コーポレート・ガバナンス関連ニュース(2019/12/9)
「コーポレートガバナンス」虚偽記載で初の課徴金
【注目ポイント】ジャスダックに上場する日本フォームサービス(東京都・江東区)が、利益を水増しするとともに、社内の監査体制などについて有価証券報告書にうその記載をしていたとして、証券取引等監視委員会は、2400万円の課徴金の納付を命じるよう金融庁に勧告した。「コーポレートガバナンス」に関する記載をめぐって課徴金の勧告が行われたのは今回が初。勧告の対象になったのは、証券取引等監視委員会によると、日本フォームサービスは、有価証券報告書にうその記載をして去年までの4年間に利益を9億7000万円余り水増していたほか、「コーポレートガバナンス」の体制についてもコンプライアンス担当の役員を任命したように装ったり、監査役と監査法人が定期的に意見交換を行っているように見せかたりしていたとのこと。
【コメント】実際は利益の水増しが数年間にわたって行われていたことが重大な違反とされたのだろうが、コーポレートガバナンスに関する事項の虚偽記載に対して課徴金の勧告がなされたことは非常に大きな意義がある。上場各社が公表しているコーポレートガバナンス報告書で、CGコードの各原則についてコンプライしているとしている企業のうち、実態として取り組んでいない企業は非常に多いのが実態だ。今後、実態がないまま「やっているふりをする企業」に対して悪質な場合は摘発される可能性があるということを示すことには抑止力という意味で有効だろう。

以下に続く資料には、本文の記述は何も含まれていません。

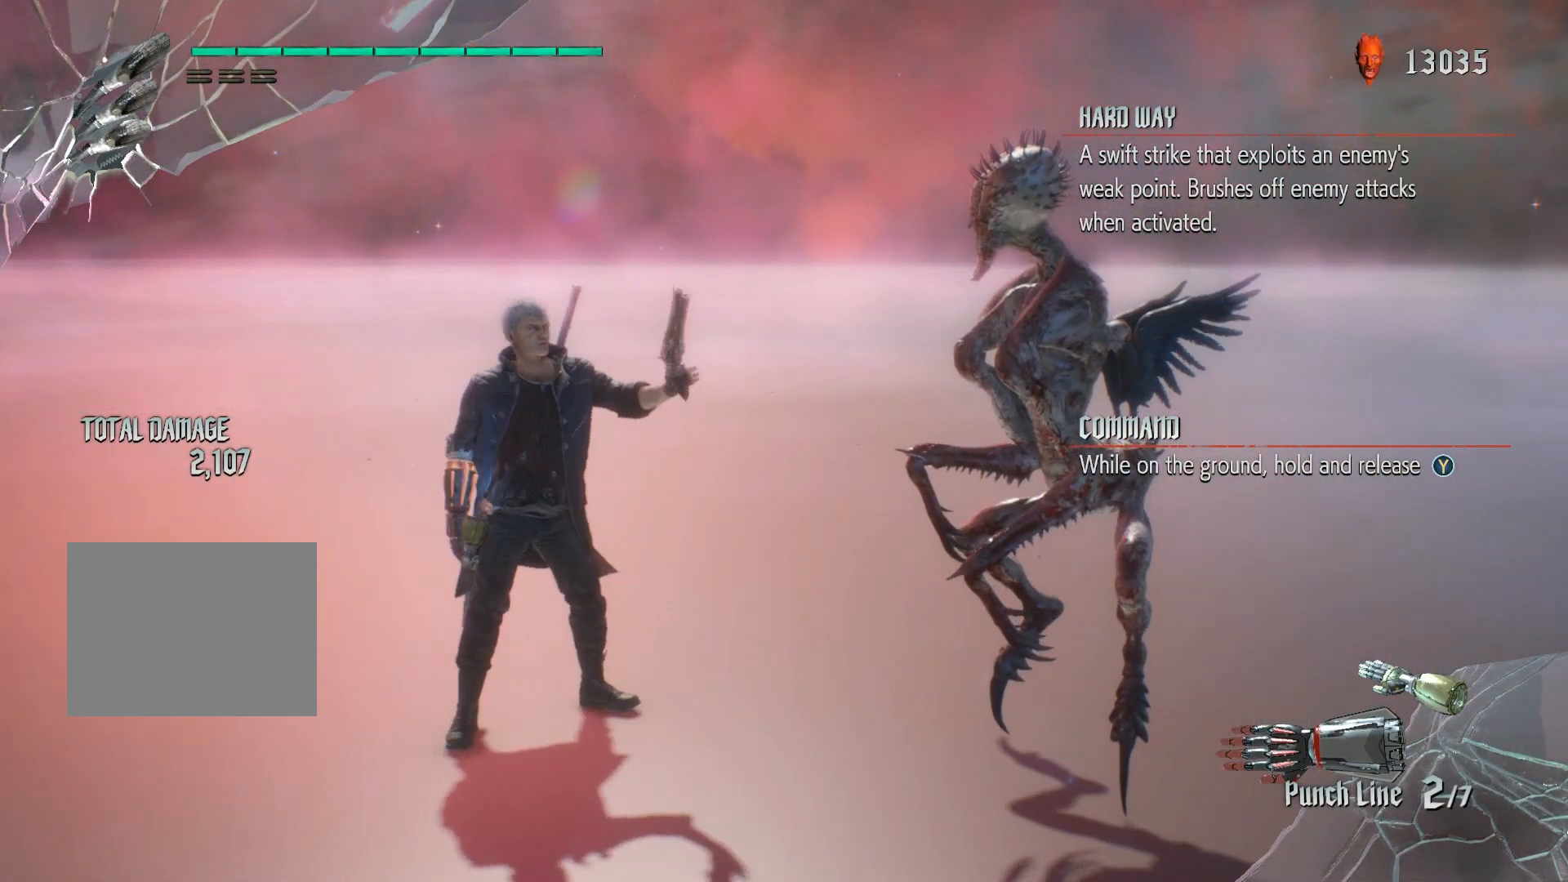
{"dt_ms": 500, "buttons": [], "left_stick": "center", "right_stick": "center", "events": [[117, "B", "up"]]}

米バイオ医薬品アレクシオン、身売り拒否-エリオットが提案
【注目ポイント】米医薬品メーカー、アレクシオン・ファーマシューティカルズは6日、株主にとって最善の利益にならないとして、身売りを求めるアクティビスト(物言う投資家)の提案を拒否することを発表。発表文によると、米ヘッジファンド運営会社エリオット・マネジメント傘下のエリオット・アドバイザーズが身売り手続きに入るよう勧めてきたが、こうした措置は望ましくないとの考えをアレクシオン取締役会が示している。同社では「当社並みの規模や成熟度のバイオ医薬品会社が身売り手続きに積極的に入ることは異例であり、そぐわないと取締役会は判断した。われわれはこうしたアプローチが株主価値の引き上げに最善の道ではないと考えている」とコメントしている。また、現段階で、同社の買収に関心を示している企業はなく、いかなる提案も拒んでいないとも説明している。

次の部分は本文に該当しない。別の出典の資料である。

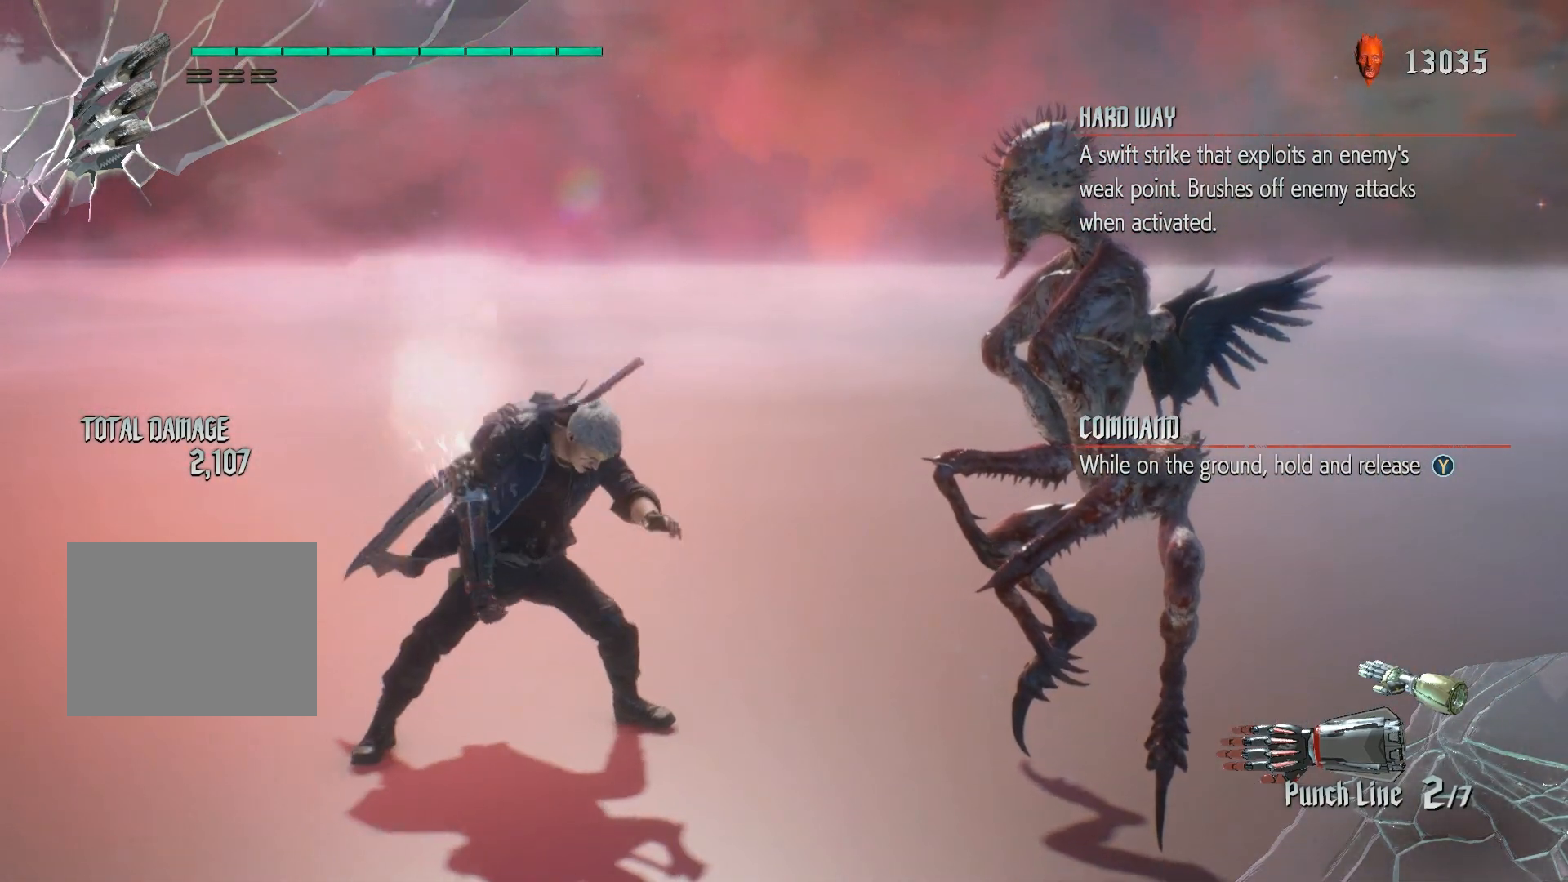
{"dt_ms": 500, "buttons": [], "left_stick": "center", "right_stick": "center", "events": []}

【コメント】アクティビスト活動は、日本ではまだ経営改善提案に留まる内容が多いが、海外ではアレクシオンに対するエリオットの提案のように、時に企業の身売りにまで言及するケースもチラホラと出始めている。それだけ株主によるガバナンスが効いている証左でもある一方、経営者からすると短期の業績悪化が即命取りという状況になるため、なかなか大胆な経営改革を行いづらいだろう。
関西電力、次期社長は内部昇格 森本副社長ら6人の候補提示
【注目ポイント】関西電力が、役員らの金品受領問題で辞任する岩根茂樹社長(66)の後任に副社長の森本孝氏(64)ら生え抜きの取締役6人から昇格させる考えであることが9日、関電関係者への取材で分かったとのこと。役員人事を審議する「人事・報酬等諮問委員会」を8日開き、委員に候補案を提示しており、森本氏以外の5人は、いずれも副社長の彌園豊一氏(63)、稲田浩二氏(59)、松村孝夫氏(64)、土井義宏氏(65)と、常務執行役員の島本恭次氏(61)とのこと。次期社長候補の6人は原子力とつながりが薄い企画や営業畑の役員が中心で、関電の社内調査報告書で氏名を公表した金品受領者には含まれていない。
【コメント】例の金品受領問題によって退任する岩根社長の後任人事については、外部委員で構成される人事・報酬委員会で検討するとのことだったが、今回の候補者を見る限り、実態としては内部主導の人事だろう。そうでないと誰が有力候補者かなどはわからず、ましてや社外から候補者を募らないというのも考えにくい。もちろん、社内に優れた人材がいればそれで構わないのだが、そもそも候補者が誰かということよりも、次の関電の社長に求められる役割と責任を示し、そこから求められる人材要件を公表することが重要ではないだろうか?そうでないと、何となく社内の論理で選んだ感はいつまで経っても払しょくできないはずだが…。